**Twoje zadanie:** Jakie urządzenie, według wątku z forum, nic nie wykryło, choć zapach gazu był wyczuwalny?

**Tekst do analizy:**
Ford Scorpio Team
Forum miłośników samochodu marki Ford Scorpio

LPG - GAZ - śmierdzi gazem

lancer - |24 Sty 2005|, 2005 17:18
Temat postu: śmierdzi gazem
śmierdzi gazem jak jest zasilany gazem. detektor gazu nic nie wykrył ale "nos" wykrywa
Rafał A.(antek) - |24 Sty 2005|, 2005 18:19

no to smierdzi spalinami, znaczy nieszczelny wydech, znaczy uszczelnij/napraw wydech. jakm masz a masz dohc to moze puszczac uszczelka kolektor-blok silnika (lubi sie krzywic kolektor i zaczyna puszczac) albo uszczelka koleltor - portki (tez sie tam lubi strrrasznie krzywic i wydmuchuje uszczelke. Od tego zacznij.

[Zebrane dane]

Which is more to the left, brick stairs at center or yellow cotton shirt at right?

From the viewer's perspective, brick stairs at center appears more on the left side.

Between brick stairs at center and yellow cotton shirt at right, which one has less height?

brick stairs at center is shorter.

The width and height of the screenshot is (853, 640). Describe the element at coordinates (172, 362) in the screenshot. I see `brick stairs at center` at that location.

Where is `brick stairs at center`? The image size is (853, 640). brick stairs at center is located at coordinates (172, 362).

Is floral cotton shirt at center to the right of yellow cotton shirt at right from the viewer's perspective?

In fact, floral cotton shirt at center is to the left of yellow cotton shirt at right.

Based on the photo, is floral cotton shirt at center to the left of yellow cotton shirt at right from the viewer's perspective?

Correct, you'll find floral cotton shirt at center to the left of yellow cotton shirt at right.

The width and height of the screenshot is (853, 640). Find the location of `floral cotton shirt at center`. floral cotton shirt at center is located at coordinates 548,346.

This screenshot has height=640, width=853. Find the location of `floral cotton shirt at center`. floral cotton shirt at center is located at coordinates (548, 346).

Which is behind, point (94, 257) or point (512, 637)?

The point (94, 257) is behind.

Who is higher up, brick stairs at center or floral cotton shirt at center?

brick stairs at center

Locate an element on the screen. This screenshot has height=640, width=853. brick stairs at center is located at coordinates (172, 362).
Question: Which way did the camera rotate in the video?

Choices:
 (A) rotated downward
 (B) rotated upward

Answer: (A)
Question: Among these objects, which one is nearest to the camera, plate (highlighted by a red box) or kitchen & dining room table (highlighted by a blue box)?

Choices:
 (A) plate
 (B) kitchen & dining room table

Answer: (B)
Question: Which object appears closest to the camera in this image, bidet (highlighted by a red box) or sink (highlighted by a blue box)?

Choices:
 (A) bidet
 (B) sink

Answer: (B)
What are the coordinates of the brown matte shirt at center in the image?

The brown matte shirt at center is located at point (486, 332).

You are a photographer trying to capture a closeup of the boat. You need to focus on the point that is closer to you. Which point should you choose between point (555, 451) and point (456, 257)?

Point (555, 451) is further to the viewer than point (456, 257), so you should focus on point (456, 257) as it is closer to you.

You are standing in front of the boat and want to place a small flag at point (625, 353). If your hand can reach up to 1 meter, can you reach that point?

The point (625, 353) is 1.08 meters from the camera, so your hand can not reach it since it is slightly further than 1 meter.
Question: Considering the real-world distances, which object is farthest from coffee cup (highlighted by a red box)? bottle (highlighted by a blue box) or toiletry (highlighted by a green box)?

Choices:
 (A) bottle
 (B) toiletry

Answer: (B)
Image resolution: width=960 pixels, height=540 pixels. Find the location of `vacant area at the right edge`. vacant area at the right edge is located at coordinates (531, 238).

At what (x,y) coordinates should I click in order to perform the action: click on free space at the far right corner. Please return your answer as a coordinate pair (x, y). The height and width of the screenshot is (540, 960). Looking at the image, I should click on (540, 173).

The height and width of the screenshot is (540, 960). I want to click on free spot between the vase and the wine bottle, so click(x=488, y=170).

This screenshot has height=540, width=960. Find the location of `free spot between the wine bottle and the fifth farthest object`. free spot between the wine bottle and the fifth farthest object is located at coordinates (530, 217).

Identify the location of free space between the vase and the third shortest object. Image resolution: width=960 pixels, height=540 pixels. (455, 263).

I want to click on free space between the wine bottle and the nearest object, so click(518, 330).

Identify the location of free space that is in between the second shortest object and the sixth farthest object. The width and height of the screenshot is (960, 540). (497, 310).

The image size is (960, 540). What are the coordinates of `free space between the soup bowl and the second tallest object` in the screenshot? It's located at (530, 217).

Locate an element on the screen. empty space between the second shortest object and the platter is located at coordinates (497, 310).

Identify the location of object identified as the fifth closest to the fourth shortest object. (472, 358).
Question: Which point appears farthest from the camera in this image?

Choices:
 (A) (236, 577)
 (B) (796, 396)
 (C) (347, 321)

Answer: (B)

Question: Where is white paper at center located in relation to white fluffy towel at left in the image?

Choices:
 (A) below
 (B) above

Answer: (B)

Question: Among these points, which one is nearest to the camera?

**Odpowiedź:** Detektor gazu.